Stored data entries:
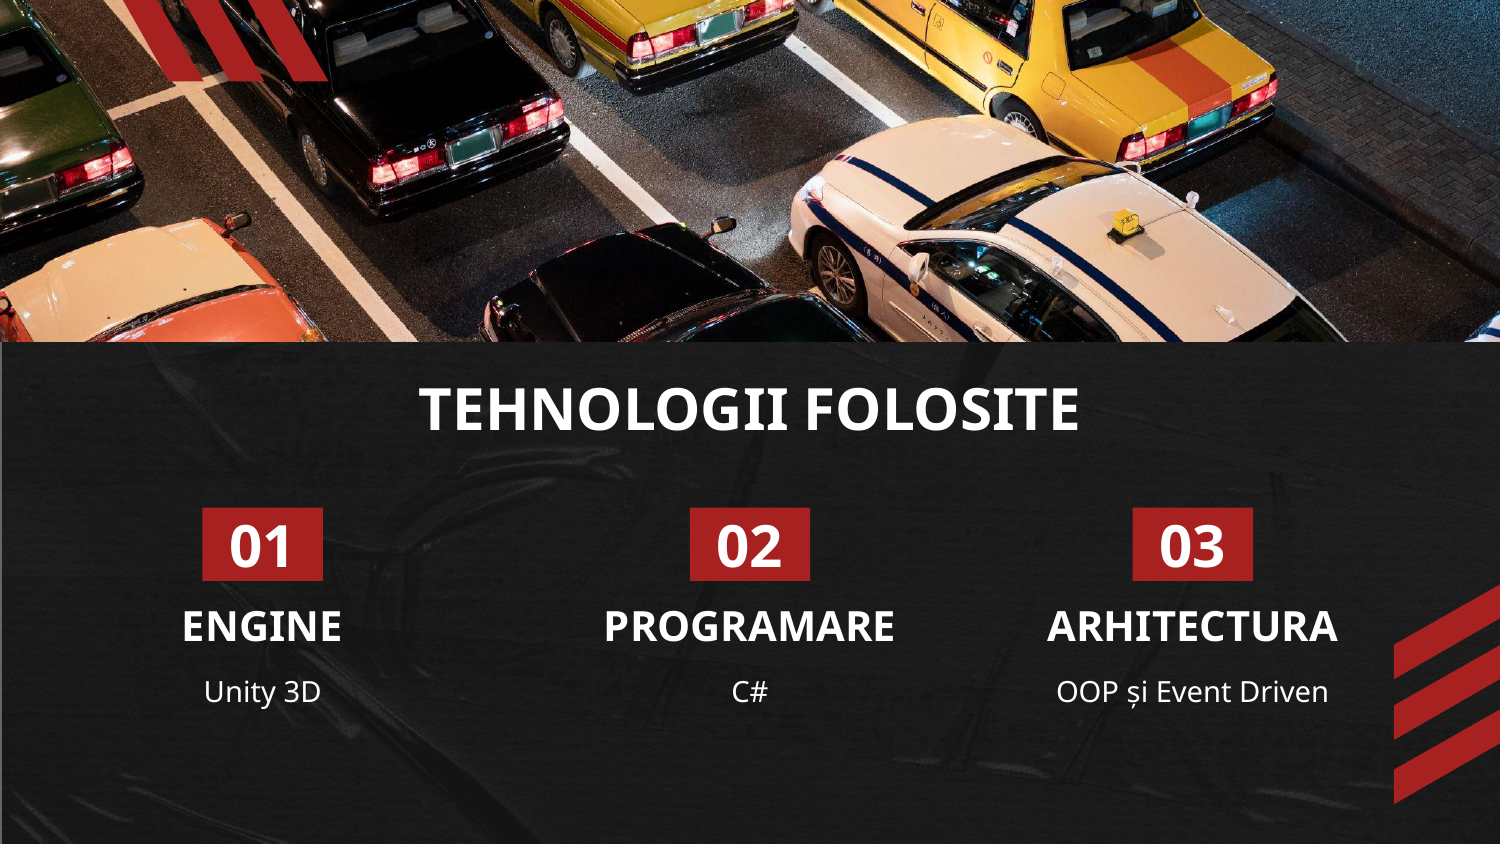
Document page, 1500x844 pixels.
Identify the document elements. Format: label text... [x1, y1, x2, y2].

title TEHNOLOGII FOLOSITE [118, 357, 1382, 452]
title 03 [1132, 507, 1254, 581]
title 01 [202, 507, 323, 581]
subtitle ARHITECTURA [1003, 591, 1382, 665]
subtitle PROGRAMARE [560, 591, 940, 665]
subtitle ENGINE [73, 591, 452, 665]
subtitle OOP și Event Driven [1003, 665, 1382, 723]
title 02 [689, 507, 811, 581]
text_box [73, 0, 329, 82]
picture [0, 0, 1500, 343]
subtitle C# [560, 665, 940, 723]
subtitle Unity 3D [73, 665, 452, 723]
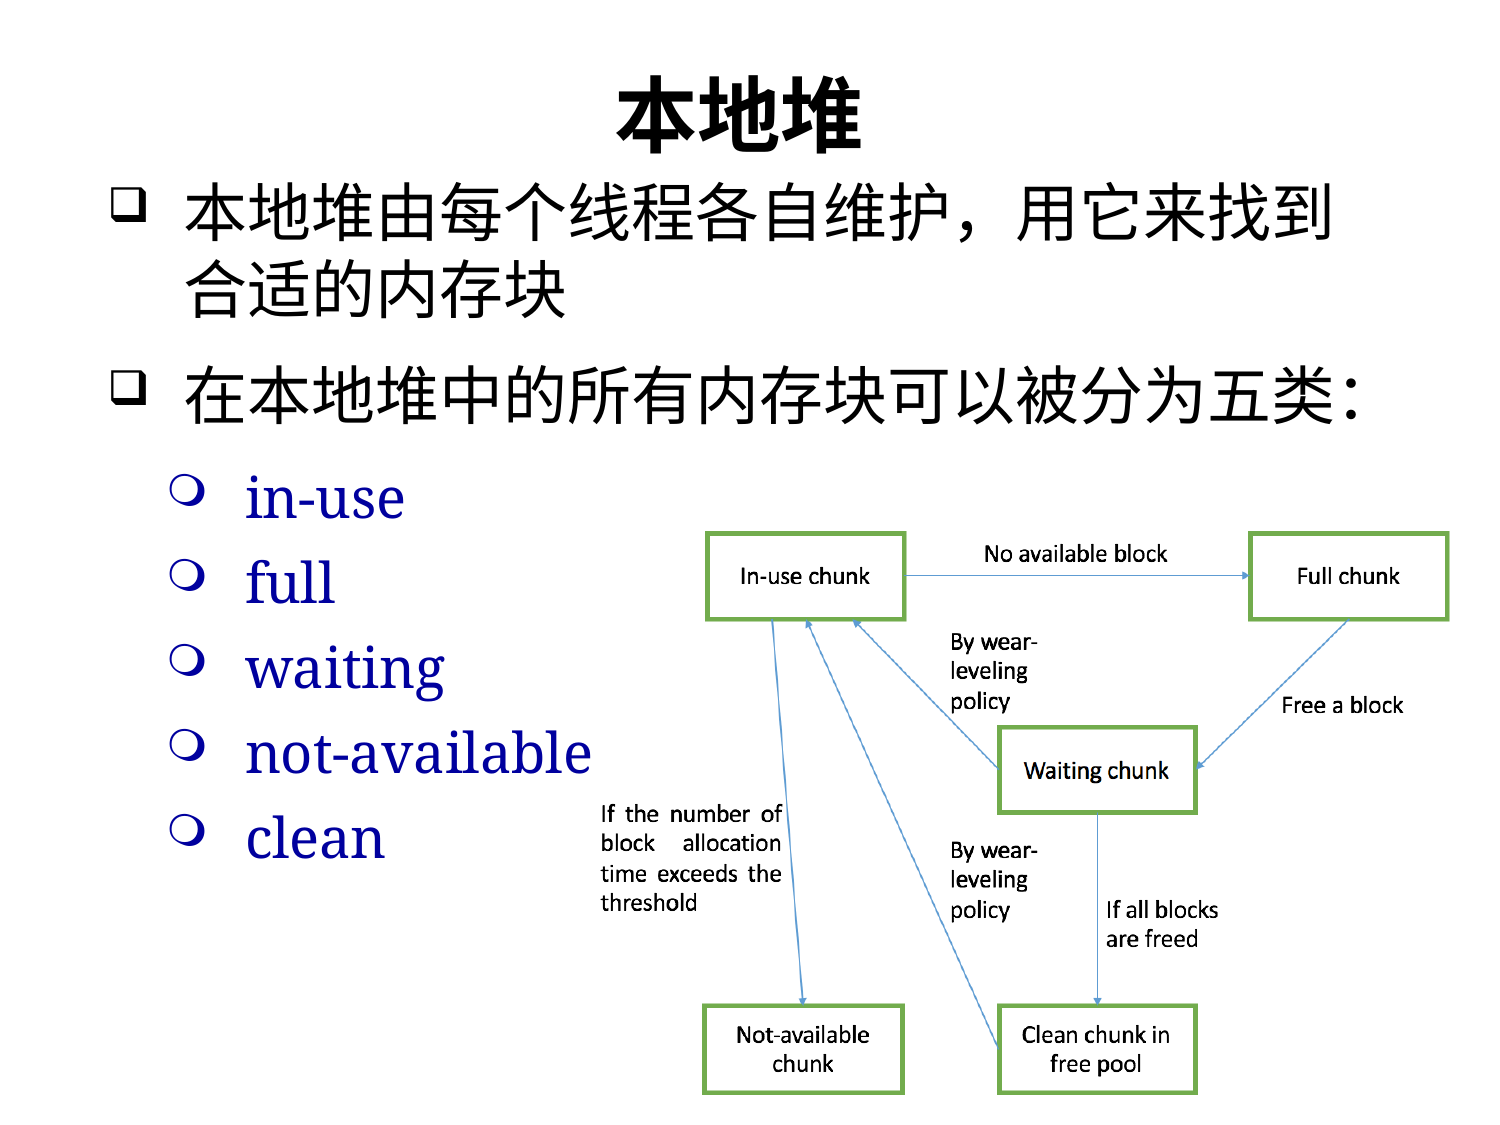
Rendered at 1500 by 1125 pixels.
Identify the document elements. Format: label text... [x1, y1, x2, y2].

title 本地堆 [30, 36, 1449, 202]
picture [592, 505, 1462, 1103]
list 本地堆由每个线程各自维护，用它来找到合适的内存块 在本地堆中的所有内存块可以被分为五类： in-use full waiting not-available clean [92, 164, 1387, 891]
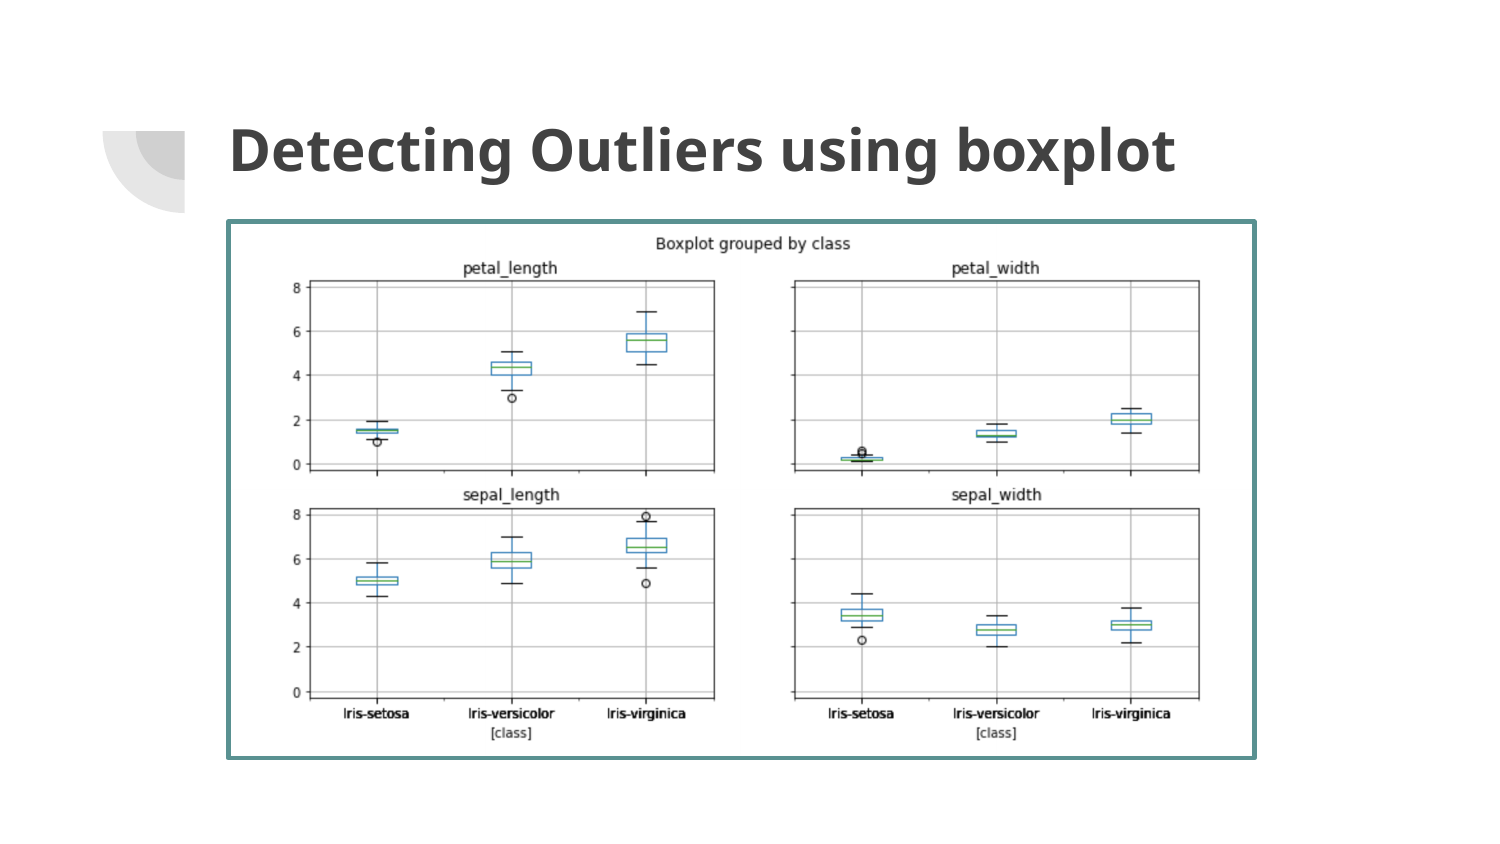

> _EXERCISE REQUIREMENTS_:
Copy every line above that holds the word "pixels".

> _OUTPUT FOR THIS EXERCISE_:
Document page, 1500x844 pixels.
Rendered at 1500 by 1125 pixels.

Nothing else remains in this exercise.